Mit einem Ratenkredit verschafft sich ein Kunde den finanziellen Spielraum für die Anschaffung von Konsumgütern. Früher haben die Menschen erst gespart und sich dann beispielsweise einen neuen Fernseher, neue Möbel oder ein neues Auto gekauft, heute wird von allen Banken für alles Mögliche die Finanzierung über einen Ratenkredit ermöglicht. Der Kunde nimmt einen Kreditbetrag X auf, um dann in monatlichen Teilzahlungsbeträgen die Raten zu zahlen. Er kann sich Dinge jetzt leisten und muss nicht erst sparen. Diese Methode fördert die Einzelhandelsumsätze beträchtlich. Der "Kauf auf Pump" ist heute Gang und Gebe, die Ware bleibt bis zur vollständigen Bezahlung Eigentum des Händlers.
Viele Fachgeschäfte, wie Möbelhäuser oder Media-Markt arbeiten mit bestimmten Banken zusammen und haben eine Finanzierungsabteilung im Hause. Beim Kauf eines neuen Schlafzimmers im Möbelhaus kann also auch gleich der dazu passende Ratenkredit ausgewählt werden. Viele Kunden bevorzugen Ratenkredite mit langen Laufzeiten, dadurch werden die Raten klein gehalten. Durch den zusätzlichen Verkauf einer Restschuldversicherung verdienen Banken und Verkäufer noch extra am Kunden und der Ratenkredit verteuert sich beträchtlich. Manche Kreditinstitute koppeln, gerade bei schlechter Bonität, ihre Kreditzusage immer an den Abschluss einer Restschuldversicherung. Diese sichert den Todesfall des Kreditnehmers ab und springt ein, wenn ein Kreditnehmer länger als sechs Wochen arbeitsunfähig erkrankt.
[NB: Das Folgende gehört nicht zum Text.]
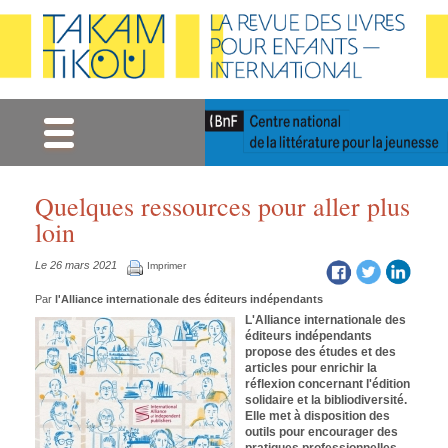
Gestion des cookies
Quelques ressources pour aller plus
loin
Le 26 mars 2021
Imprimer
Par
l'Alliance internationale des éditeurs indépendants
L'Alliance internationale des
éditeurs indépendants
propose des études et des
articles pour enrichir la
réflexion concernant l'édition
solidaire et la bibliodiversité.
Elle met à disposition des
outils pour encourager des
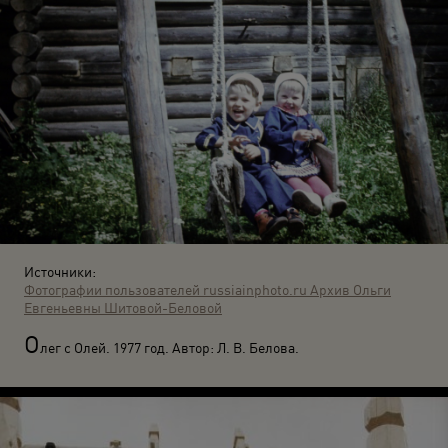
Источники:
Фотографии пользователей russiainphoto.ru
Архив Ольги
Евгеньевны Шитовой-Беловой
О
лег с Олей. 1977 год. Автор: Л. В. Белова.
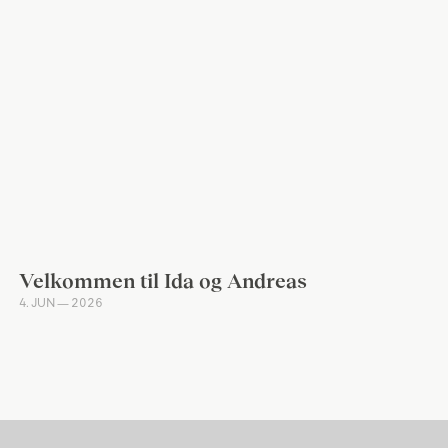
Velkommen til Ida og Andreas
4. JUN — 2026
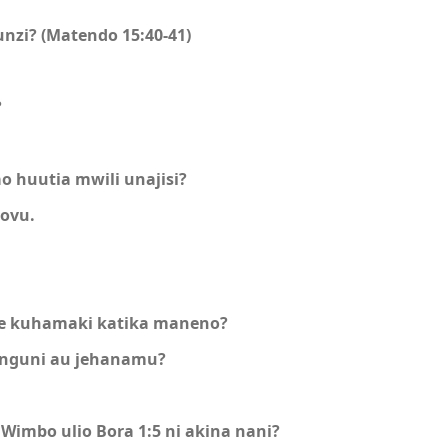
nzi? (Matendo 15:40-41)
?
o huutia mwili unajisi?
bovu.
e kuhamaki katika maneno?
binguni au jehanamu?
Wimbo ulio Bora 1:5 ni akina nani?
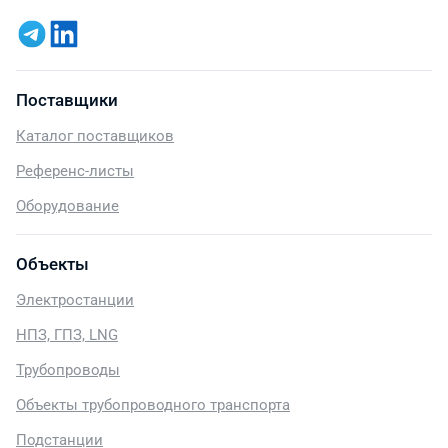
Поставщики
Каталог поставщиков
Референс-листы
Оборудование
Объекты
Электростанции
НПЗ, ГПЗ, LNG
Трубопроводы
Объекты трубопроводного транспорта
Подстанции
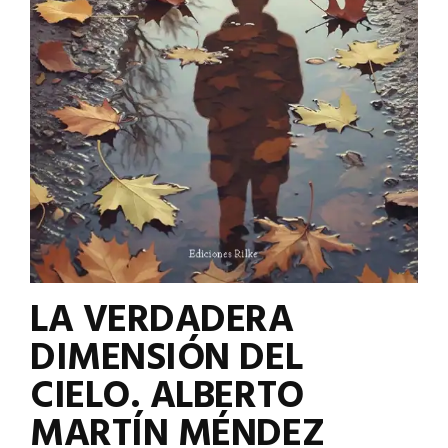
LA VERDADERA
DIMENSIÓN DEL
CIELO. ALBERTO
MARTÍN MÉNDEZ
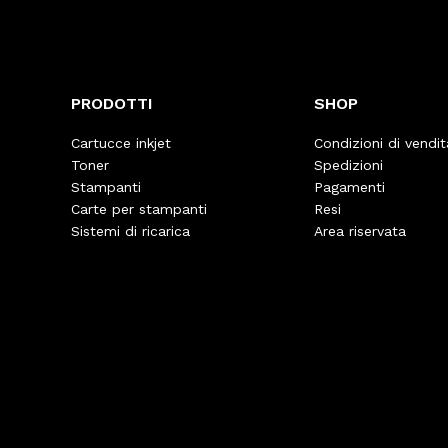
PRODOTTI
SHOP
Cartucce inkjet
Condizioni di vendit
Toner
Spedizioni
Stampanti
Pagamenti
Carte per stampanti
Resi
Sistemi di ricarica
Area riservata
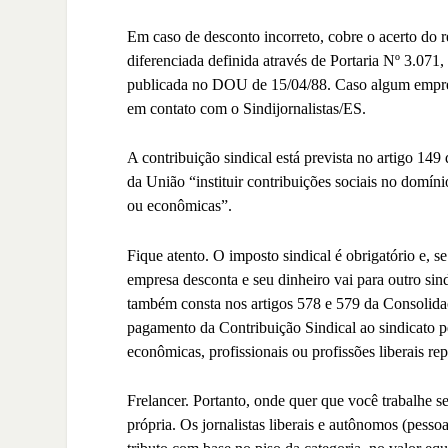
Em caso de desconto incorreto, cobre o acerto do r
diferenciada definida através de Portaria Nº 3.071,
publicada no DOU de 15/04/88. Caso algum emprega
em contato com o Sindijornalistas/ES.
A contribuição sindical está prevista no artigo 149
da União “instituir contribuições sociais no domíni
ou econômicas”.
Fique atento
. O imposto sindical é obrigatório e, s
empresa desconta e seu dinheiro vai para outro sind
também consta nos artigos 578 e 579 da Consolid
pagamento da Contribuição Sindical ao sindicato pe
econômicas, profissionais ou profissões liberais rep
Frelancer
. Portanto, onde quer que você trabalhe s
própria. Os jornalistas liberais e autônomos (pesso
Jeder Kunde, der einen Ratenkredit abschließt, sollte vorher prüfen, inwieweit er diese Absicherung möchte. Die Restschuldversicherungen sind meistens während der Laufzeit nicht kündbar. Kleinere Ratenkredite, für Fernseher oder Waschmaschinen beispielsweise werden heute genehmigt, ohne dass die Kreditnehmer Einkommensnachweise vorlegen. Dabei dient die Ware dem Händler als Sicherheit. Wer über seine Verhältnisse lebt, kann durch die Inanspruchnahme von mehreren Ratenkrediten schnell den Überblick über seine Finanzen verlieren.